そのほか、9年ぶりの全面改訂となり、言葉の本質をとらえた語釈と適切な用例を掲載した「新明解国語辞典 第八版」や、10年ぶりの大改訂となり、言葉の適切な使い方と誤用を詳しく解説した「明鏡国語辞典 第三版」など、多くの学校で推薦される豊富なコンテンツの最新版を収録しているのも特徴だ。
学習ツールとしての機能を強化
さらに、複数の辞書を一括検索できる「検索ウィンドウ」をBrain Learningメニュー画面に追加。画面タッチやホームキーの押下で、3つのメニュー画面が素早く切り替わり、どのメニュー画面からも気になる言葉を手際よく検索できるようにしたという。
「思い付いた時に信頼性の高い辞書をすぐに引ける専用機ならではの便利さを実現した」という。
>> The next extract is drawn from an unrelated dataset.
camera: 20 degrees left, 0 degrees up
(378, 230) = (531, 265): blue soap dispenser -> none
また、Brain独自機能の「縦型学習スタイル」を提案。3色カラーシートで単語を隠しながら覚える「暗記ツール」機能や、覚えた単語を入力する「確認テスト」、発音の採点機能やリスニング機能も搭載。「聞く・話す・読む・書く」の英語4技能のトレーニングを可能にしたほか、「英検過去問」として、2021年度版を新搭載。実際に出題された問題をもとにしているため、英検対策に役立つという。
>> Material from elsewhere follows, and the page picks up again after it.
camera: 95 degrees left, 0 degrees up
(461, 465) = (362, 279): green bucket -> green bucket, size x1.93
「繰り返し学習を定着させることができる。通学などの隙間時間を有効活用できる学習ツールになる」とした。
リチウムイオン充電池を採用しており、約140時間の連続表示、約70時間の連続使用を可能にしており、「満充電1回あたりの電気代は約0.5円で、月3回充電しても、高校3年間に必要な電気代は、わずか54円で済む」という。Brainの利用者のうち、約85%が月3回以下の充電で済んでいるという。
用途に応じて製品を品揃え
5.5型(横121.1×縦68.0mm)のWVGA+カラー液晶を搭載。本体は152.4×94.5×18.4mm(幅×奥行き×高さ)、重量は約260g。
オープンプライスだが、市場想定価格は、高校生モデルのPW-S2が4万9,000円前後。同じく高校生モデルのPW-H2および大学生・ビジネスモデルのPW-B2が4万3,000円前後。中学生モデルのPW-J2および生活・教養モデルのPW-A2が3万9,000円前後。いずれも税込み。
PW-S2はワンランク上の英語学習ができる英語強化モデルとして、3冊の英和大辞典や4冊の英英辞典など270コンテンツを収録。高校生向け標準モデルのPW-H2は、授業に必要な辞書を拡充して230コンテンツを収録。
PW-B2、PW-J2、PW-A2は、いずれも150コンテンツを収録しており、大学生の就職活動を支援したり、中学生がキーボードのキー配列やローマ字入力を楽しくマスターしたり、社会人がビシネスシーンで使える英語の学習や、シニアの学び直しや趣味、知識を広げたりといったように、それぞれの用途を想定したコンテンツを収録している。
なお、シャープの電子辞書は、購入者および購入者の保護者を対象にした調査で、10年連続顧客満足度ナンバーワンを獲得しているという。